Assistant Professor of Anthropology and Social Sciences in the College; Associate Member, Law School
darrylli@uchicago.edu
Haskell 216

Academic Bio

Darryl Li is an anthropologist and attorney working at the intersection of war, law, migration, empire, and race with a focus on transregional linkages between the Middle East, South Asia, and the Balkans.

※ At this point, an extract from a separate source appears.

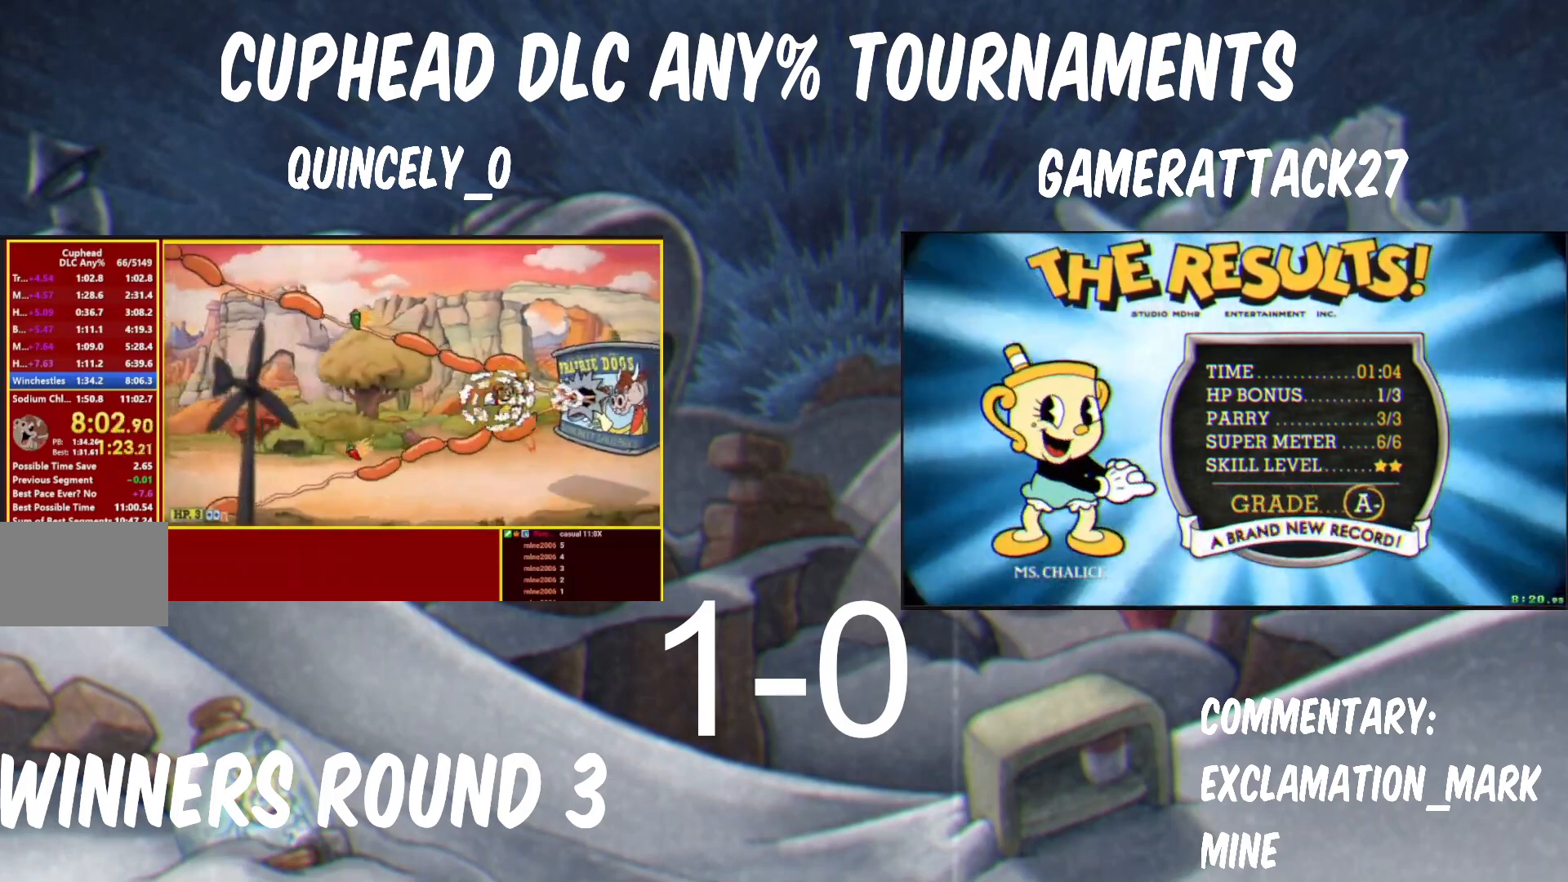
{"buttons": ["B", "Y"], "left_stick": "center", "events": [[117, "left_stick", "right"], [250, "B", "down"], [367, "left_stick", "center"]]}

Li is the author of The Universal Enemy: Jihad, Empire, and the Challenge of Solidarity (Stanford University Press, forthcoming), which develops an ethnographic approach to the comparative study of universalism using the example of transnational "jihadists" -- specifically, Arabs and other foreigners who fought in the 1992-1995 war in Bosnia Herzegovina. Drawing on ethnographic and archival research conducted in Bosnia and a half-dozen other countries, the monograph situates transnational jihads in relation to more powerful universalisms, including socialist Non-Alignment, United Nations peacekeeping, and the U.S.-led "Global War on Terror." He is at work on a second project on migrant military labor (frequently called "mercenaries" or "military contractors") across the Indian Ocean.

Li has participated in litigation arising from the "War on Terror" as party counsel, amicus, or expert witness, including in Guantánamo habeas, Alien Tort, material support, denaturalization, immigration detention, and asylum proceedings. He is a member of the New York and Illinois bars.